To that end, perhaps a better way to understanding Matthew 5.38-42 is as a rejection against the honor-shame cultures predilection towards vengeance. The cultural value of honor could be primarily understood as a Greek export that came to Judea through Hellenism. It was not ‘native’ to the Scriptures, as honor was principally understood to determine the way one related to one’s parents, whereas a widespread concern about social honor was not present. The competitive, honor-bound nature of Hellenistic society could have spread across Jews in Judea, mixing in with the national detestation of foreign occupiers as a threat to Israel’s faithfulness to the God of their ancestors.
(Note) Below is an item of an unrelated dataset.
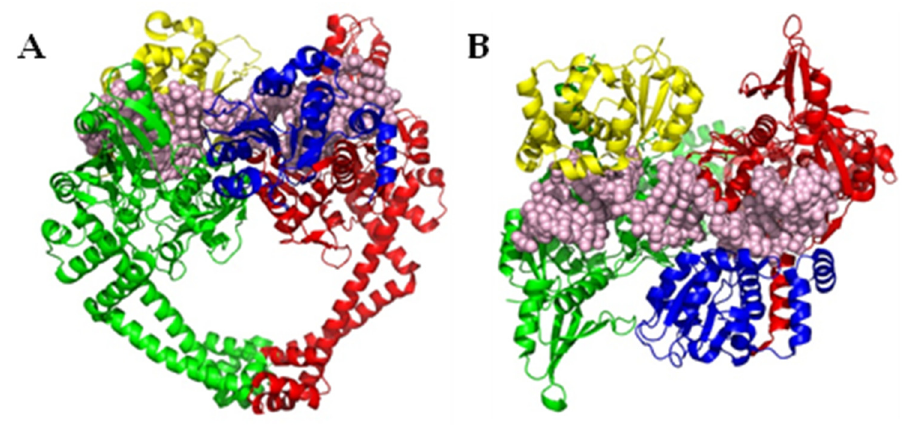
Figure 1. ( A ) Front view of Staphylococcus aureus DNA gyrase (PDB ID 6QX2 [13]), representative of the structure of type II topoisomerases. ( B ) Top view of S. aureus DNA gyrase, rotated 90° forwards from ( A ). The GyrA/ParC units of topoisomerase (green and red cartoons) are known to be critical to the actions of DNA strand breakage and covalent linkage of the phosphate backbone (whole DNA segment in pink spheres) to a conserved tyrosine residue in the active site, whilst the GyrB/ParE units (yellow and blue cartoons) are required for interactions with ATP. Both of these interactions are putative targets for topoisomerase inhibitors.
Combine this union of national grievance and sense of oppression with a heightened sensitivity to honor to the application of Torah and Jewish practices and you would have a situation where God’s Torah was being used to exalt one’s own honor and status (Matthew 6.1-6, 16-18) while also being used to justify and legitimating tearing down others (Matthew 7.1-5). In such a setting, the lex talonis could have been used to justify protecting one’s own honor from percieved threats and attacks. In that case, Jesus’ instruction was direction for a totally different way to respond to affronts to one’s honor and dignity: it wasn’t to “accept” the shame so much as to defuse the feeling that such shame may bring to the person by going out of the way to be kind to the person someone saw as an “evildoer” that was out to get them. It was to resist the antagonistic behaviors of the honor-shame culture with an alternative way of engaging with others that diffuses the conflict and shows kindness in every aspect of one’s social life: publicly, legally, politically, and with the needy. An excessive concern about personal honor has no place in the Kingdom.
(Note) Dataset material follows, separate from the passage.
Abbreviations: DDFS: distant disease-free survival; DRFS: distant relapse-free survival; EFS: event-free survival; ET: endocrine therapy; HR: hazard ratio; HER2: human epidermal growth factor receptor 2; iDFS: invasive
In this light, Jesus is not giving some form of instructing against self-defense or protecting oneself from substantial harm, or shielding the behaviors of those who do great evil to others. While we can imagine the rest of Jesus’ teachings and His example would be significant for those type of circumstances, Matthew 5.38-42 should not be used to subjugate people to the control of oppressors and abusers. It is, instead, a resistance to the way the Hellenistic concerns about honor had essentially colonized the Torah, turning what was intended as a good thing from God to direct Israel into an affliction and stumbling block for Israel.
- David A. deSilva, “Honor and Shame,” Dictionary of New Testament Background: A Compendium of Contemporary Biblical Scholarship (Downers Grove, IL: InterVarsity Press, 2000), 518.
- Craig S. Keener, Matthew, vol. 1, The IVP New Testament Commentary Series (Downers Grove, IL: InterVarsity Press, 1997), Mt 5:39.